Who had a name like Hope Mercy? She sounded like a health conglomerate. Frank thought of wireless minutes as costly as uranium rolling up, because his mother, not quite altogether keen on the idea of cell phones, often left hers behind when she was out in the garden or driving around in her pony cart. He thought of Glory Bee possibly—well, impossibly—taking away honors and points from an event that she had no business being in at all. And he thought of Claudia, and what he might now mean to a woman he didn't even know, and what she might now mean to him, and what any of that meant to Ian, and Ian's presumed assumed identity, and of Patrick's comic appraisal of all he could see of Claudia from beneath Frank's shirt, which had been plenty, and why was Patrick to blame; he was a man, even if he had an inseam twenty-six inches long.

Then he heard the voice again.
Do you hear me? I'm not dead. Goddamn dub!

Could Ian do this, too? Was he being haunted? Did he have a brain tumor?
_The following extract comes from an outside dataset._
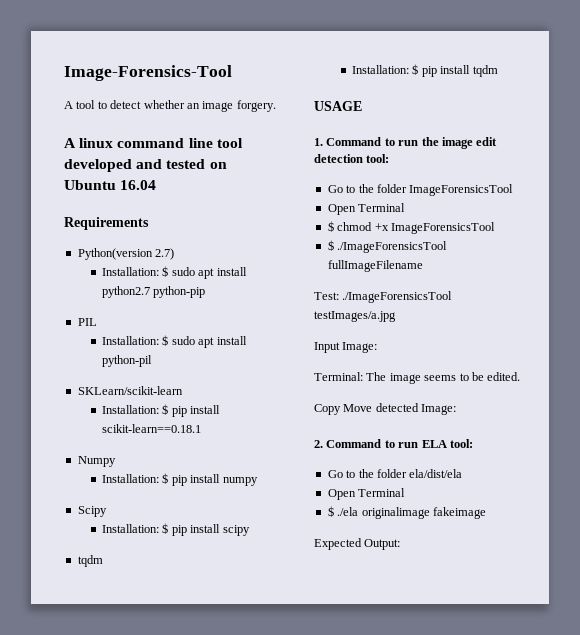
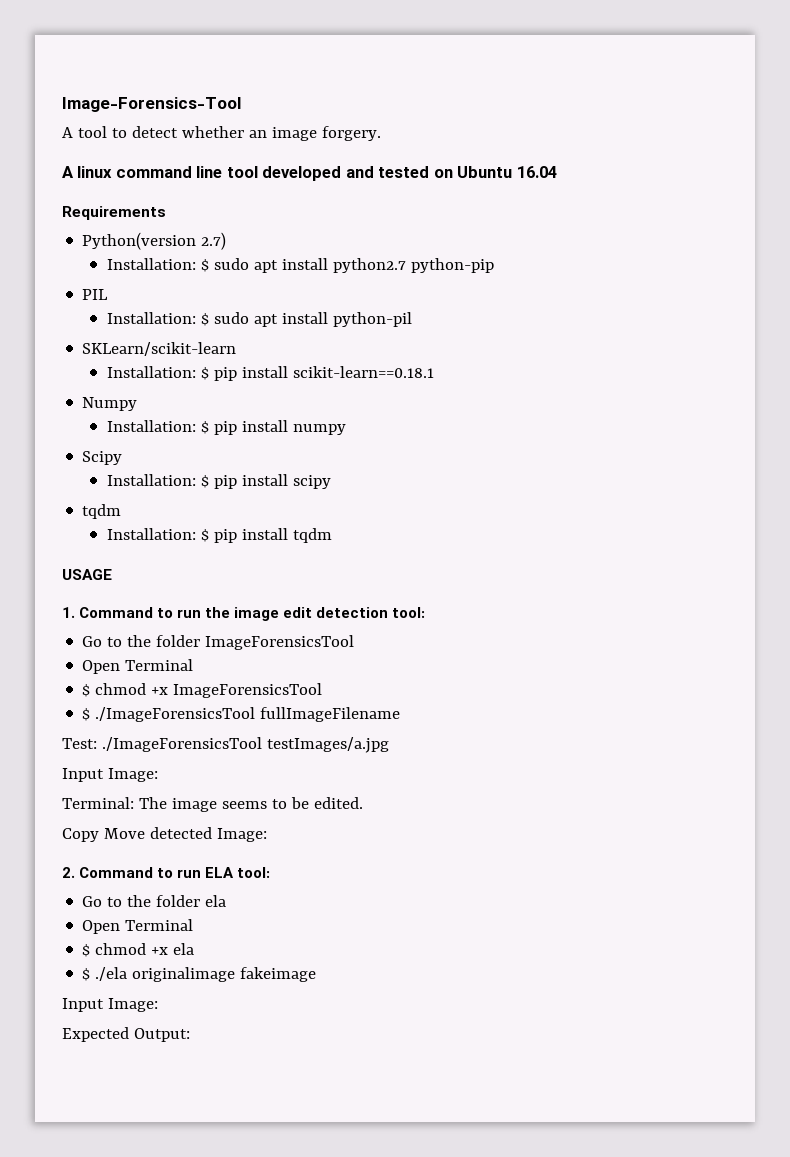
[409,469,463,478] [327,488,406,500] ela/dist/ela // Open Terminal -> [205,895,227,907] [82,919,194,934] [82,943,195,957] ela // Open Terminal // $ chmod +x ela
(486, 513) none -> [62,998,158,1012] // Input Image:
Frank had to pull over to rummage in the glove box for his trusty painkiller (he would end up a junkie, drifting pleadingly from doctor to doctor wearing a false lumbar belt and a quivering smile) when lightning flashes from the corners of his eyes threatened a four-eleven alarm headache. The walk to the open stadium was at least a mile once he parked: Patrick had parked the trailer and van by the stables and cabbed it in luxury. When Frank got out of the air-conditioned truck, he nearly swooned. It was easily a hundred in the shade. That wouldn't bother his cantankerous Aussie girl, but it might kill other horses. And it could easily kill spectators who were elderly, hatless, or simply sane, because, with the earlier and junior classes, these events were longer than bad marriages.